We found that on some occasions before people received any care or treatment they were asked for their consent and the provider acted in accordance with their wishes. However there was no consent policy in place and the provider did not have guidance for obtaining people's consent.

People’s needs were assessed and care and treatment was planned and delivered in line with their individual care plan. We reviewed the files for four people who used the service. Most files contained a needs assessment and a cultural needs assessment which the manager told us would be completed when people were referred to the service.

We observed that people who used the service appeared happy and used signs and gestures confirming this, which were noted in their care plans.

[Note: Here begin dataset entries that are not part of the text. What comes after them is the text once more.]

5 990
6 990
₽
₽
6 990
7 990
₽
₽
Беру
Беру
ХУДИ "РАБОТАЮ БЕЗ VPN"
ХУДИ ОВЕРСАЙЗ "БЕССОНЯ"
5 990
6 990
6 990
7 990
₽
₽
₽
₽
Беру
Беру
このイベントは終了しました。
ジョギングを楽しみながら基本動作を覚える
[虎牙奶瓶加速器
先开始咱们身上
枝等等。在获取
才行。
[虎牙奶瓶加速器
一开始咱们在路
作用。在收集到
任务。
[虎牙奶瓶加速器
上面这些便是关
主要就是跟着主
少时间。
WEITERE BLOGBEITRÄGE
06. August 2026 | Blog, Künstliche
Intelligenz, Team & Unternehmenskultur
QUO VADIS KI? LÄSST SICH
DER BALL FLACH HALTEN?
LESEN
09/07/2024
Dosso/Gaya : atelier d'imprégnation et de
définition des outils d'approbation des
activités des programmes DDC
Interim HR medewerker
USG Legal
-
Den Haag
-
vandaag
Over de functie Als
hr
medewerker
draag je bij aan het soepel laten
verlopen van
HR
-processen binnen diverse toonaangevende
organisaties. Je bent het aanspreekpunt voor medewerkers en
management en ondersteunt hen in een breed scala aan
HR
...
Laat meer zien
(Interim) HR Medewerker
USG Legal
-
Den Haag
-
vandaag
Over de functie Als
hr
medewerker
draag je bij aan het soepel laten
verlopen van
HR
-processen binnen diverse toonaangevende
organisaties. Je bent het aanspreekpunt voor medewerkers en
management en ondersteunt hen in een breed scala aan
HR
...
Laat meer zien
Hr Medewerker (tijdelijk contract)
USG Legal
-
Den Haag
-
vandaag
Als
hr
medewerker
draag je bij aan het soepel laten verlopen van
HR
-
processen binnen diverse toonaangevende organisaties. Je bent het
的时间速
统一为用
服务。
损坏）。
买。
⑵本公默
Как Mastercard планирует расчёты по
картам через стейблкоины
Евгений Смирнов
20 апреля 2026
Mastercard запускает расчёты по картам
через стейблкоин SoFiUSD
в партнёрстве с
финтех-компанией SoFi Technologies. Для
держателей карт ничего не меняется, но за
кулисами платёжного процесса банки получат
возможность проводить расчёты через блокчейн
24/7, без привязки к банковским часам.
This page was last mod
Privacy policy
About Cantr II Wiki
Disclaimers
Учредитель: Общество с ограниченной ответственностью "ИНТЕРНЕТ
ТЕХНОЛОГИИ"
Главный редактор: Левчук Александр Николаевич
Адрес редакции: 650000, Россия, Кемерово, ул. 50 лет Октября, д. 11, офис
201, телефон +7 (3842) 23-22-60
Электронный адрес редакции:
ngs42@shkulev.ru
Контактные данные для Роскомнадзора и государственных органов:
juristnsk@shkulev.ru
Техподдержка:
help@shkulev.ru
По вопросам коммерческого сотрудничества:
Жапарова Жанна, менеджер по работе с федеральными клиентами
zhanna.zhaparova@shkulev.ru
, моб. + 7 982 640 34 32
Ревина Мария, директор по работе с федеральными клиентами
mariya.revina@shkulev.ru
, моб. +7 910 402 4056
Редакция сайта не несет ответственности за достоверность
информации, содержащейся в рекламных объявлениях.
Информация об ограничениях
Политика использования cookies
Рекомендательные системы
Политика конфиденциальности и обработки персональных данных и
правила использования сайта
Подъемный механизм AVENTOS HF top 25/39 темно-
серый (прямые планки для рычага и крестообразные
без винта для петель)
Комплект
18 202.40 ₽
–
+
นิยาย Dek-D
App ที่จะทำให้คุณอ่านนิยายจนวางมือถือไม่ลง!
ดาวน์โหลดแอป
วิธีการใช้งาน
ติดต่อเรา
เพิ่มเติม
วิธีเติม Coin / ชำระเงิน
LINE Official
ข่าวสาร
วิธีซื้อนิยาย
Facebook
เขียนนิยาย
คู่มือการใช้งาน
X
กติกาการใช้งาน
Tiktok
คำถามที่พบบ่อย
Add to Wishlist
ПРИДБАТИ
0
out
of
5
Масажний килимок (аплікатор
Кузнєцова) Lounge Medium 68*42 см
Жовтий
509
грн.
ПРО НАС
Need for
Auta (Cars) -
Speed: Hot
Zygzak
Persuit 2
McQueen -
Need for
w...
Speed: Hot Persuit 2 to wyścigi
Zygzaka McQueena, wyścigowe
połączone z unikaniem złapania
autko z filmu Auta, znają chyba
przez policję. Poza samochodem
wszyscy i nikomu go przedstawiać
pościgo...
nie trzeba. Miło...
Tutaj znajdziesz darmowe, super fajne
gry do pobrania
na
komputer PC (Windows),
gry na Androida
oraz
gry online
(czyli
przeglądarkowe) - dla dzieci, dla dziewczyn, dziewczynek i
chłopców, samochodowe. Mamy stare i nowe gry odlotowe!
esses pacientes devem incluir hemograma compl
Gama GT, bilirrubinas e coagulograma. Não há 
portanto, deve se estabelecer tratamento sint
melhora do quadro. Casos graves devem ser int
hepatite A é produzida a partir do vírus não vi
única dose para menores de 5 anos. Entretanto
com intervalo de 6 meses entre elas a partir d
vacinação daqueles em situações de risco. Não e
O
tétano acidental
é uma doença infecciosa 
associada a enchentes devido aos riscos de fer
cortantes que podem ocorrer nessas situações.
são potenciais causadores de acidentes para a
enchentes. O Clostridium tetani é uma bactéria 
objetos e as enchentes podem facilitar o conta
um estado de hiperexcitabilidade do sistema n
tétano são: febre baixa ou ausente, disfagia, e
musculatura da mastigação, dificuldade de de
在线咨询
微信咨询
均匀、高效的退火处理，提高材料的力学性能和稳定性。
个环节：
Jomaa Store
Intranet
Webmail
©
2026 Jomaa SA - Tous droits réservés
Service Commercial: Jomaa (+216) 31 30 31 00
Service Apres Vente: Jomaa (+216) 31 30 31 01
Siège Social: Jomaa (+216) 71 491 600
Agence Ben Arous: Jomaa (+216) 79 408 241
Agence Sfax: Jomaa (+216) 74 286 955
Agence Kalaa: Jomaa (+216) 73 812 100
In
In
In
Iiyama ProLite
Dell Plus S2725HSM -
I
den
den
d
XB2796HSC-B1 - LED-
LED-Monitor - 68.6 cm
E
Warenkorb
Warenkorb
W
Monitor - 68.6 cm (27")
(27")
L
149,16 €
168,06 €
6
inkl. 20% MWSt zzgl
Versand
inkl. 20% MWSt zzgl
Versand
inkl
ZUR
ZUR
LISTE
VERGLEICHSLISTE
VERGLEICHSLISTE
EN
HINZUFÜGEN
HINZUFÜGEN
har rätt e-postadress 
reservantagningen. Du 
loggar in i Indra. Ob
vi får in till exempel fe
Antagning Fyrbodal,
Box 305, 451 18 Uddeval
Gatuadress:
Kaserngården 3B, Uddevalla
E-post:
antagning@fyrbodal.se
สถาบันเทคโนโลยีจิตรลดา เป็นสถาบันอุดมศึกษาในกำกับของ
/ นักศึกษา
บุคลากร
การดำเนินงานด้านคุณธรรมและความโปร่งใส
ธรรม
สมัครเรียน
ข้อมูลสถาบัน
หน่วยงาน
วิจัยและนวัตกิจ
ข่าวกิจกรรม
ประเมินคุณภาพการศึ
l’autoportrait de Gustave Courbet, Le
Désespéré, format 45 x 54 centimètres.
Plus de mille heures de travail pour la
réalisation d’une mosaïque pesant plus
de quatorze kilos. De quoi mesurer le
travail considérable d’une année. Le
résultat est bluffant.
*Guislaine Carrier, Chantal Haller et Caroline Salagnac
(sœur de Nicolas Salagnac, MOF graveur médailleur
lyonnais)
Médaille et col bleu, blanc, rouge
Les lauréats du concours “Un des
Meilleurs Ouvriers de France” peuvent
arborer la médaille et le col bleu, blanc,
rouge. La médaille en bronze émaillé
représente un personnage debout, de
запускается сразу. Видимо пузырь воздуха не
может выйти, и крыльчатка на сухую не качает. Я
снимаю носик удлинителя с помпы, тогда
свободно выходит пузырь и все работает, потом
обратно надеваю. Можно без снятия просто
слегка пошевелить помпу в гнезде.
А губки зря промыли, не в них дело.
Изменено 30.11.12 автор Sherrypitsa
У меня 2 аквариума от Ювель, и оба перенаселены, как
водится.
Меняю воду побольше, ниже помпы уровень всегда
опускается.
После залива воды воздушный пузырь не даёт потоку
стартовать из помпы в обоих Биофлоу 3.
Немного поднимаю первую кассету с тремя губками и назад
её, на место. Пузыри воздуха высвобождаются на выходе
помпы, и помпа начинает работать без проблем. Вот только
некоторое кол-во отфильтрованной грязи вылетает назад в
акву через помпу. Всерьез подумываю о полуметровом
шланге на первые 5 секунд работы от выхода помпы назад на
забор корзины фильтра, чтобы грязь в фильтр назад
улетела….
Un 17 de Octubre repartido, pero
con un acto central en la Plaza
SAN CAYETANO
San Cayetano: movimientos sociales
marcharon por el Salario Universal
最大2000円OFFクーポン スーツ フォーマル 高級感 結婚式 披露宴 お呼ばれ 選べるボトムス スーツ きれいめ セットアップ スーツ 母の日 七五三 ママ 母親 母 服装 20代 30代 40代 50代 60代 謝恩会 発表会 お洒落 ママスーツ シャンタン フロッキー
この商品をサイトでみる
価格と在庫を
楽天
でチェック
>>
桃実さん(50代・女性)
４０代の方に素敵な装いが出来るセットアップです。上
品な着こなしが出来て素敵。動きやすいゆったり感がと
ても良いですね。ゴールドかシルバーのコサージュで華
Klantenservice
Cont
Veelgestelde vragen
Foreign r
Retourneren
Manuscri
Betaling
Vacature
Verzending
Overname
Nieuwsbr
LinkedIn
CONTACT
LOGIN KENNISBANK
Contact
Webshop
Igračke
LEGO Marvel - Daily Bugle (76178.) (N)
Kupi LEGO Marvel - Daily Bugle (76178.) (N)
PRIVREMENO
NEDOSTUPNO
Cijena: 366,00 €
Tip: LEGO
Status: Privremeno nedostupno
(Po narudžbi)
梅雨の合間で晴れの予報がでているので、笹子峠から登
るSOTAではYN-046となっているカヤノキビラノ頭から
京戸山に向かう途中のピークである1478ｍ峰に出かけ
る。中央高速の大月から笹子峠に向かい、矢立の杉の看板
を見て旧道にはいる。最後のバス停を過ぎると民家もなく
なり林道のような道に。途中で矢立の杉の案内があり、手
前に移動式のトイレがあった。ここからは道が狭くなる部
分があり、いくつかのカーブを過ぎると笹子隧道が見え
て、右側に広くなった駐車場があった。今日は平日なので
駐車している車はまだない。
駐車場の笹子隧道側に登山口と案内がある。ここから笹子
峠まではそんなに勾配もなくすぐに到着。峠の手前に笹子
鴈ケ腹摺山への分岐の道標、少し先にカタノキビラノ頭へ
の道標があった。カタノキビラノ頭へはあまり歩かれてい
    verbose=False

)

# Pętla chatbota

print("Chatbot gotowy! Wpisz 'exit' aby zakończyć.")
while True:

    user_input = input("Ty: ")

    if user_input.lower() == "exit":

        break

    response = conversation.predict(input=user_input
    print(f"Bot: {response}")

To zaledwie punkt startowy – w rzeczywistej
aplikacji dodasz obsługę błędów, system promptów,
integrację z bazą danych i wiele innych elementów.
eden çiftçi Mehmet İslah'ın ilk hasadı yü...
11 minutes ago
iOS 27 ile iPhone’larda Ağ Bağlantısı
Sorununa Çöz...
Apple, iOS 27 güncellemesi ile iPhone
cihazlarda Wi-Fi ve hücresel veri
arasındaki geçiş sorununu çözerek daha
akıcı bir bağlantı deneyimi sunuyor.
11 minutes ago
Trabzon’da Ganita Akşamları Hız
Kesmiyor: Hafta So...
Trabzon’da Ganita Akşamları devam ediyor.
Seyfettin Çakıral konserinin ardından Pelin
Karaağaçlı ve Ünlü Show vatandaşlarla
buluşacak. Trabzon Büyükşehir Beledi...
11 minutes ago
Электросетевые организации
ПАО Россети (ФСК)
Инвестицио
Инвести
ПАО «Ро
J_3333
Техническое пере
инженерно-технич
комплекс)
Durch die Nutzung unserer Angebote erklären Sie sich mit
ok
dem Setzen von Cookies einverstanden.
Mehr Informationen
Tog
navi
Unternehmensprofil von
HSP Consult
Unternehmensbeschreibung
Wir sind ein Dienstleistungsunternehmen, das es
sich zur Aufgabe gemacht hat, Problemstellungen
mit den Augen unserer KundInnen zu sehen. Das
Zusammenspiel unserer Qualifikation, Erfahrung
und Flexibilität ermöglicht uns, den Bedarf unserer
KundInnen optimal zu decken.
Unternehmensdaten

The deputy manager told us that a cleaning company came in on a weekly basis and carried out cleaning of the service. We saw there were only completed records for three months in 2013 and there was no system in place to ensure cleaning was undertaken effectively.

Appropriate checks were undertaken before staff began work. The manager told us that before staff were employed they were required to provide two references, a Disclosure and Barring Service (DBS) check and proof of their right to work.

The provider had a complaints policy in place, however we found evidence that people's complaints were not always addressed and action taken to resolve them.

Inspection carried out on 11 December 2012

During a routine inspection

People who use the service were given the opportunity to actively engage and contribute to the planning and delivery of their care. People had a dedicated day each week, called a 'flexi day', which was an opportunity where they identified the activity they wanted to engage in for the day with their key worker. The activities ranged from being supported to cook a meal, any other domestic chores or days out.

There was a monthly meeting where all people who use the service were encouraged to contribute. Where people had communication difficulties, alternative methods of communication were used to ensure they were being understood.

Documentation for each person reflected their ethnicity and culture and this formed part of their initial assessment, and was seen to be reflected in the social activities chosen.

People had care plan that was person centered and included a breakdown of booked relevant annual health checks, referrals and follow up appointments plus communication with key health professionals. Both folders provided a complete overview of the individual persons health and social care needs.

Inspection carried out on 8 December 2011

During a routine inspection

Due to the nature of their disabilities, we were not able to talk with people who use the service about their experience. However, through observation, we found that people seem content and well supported by the service.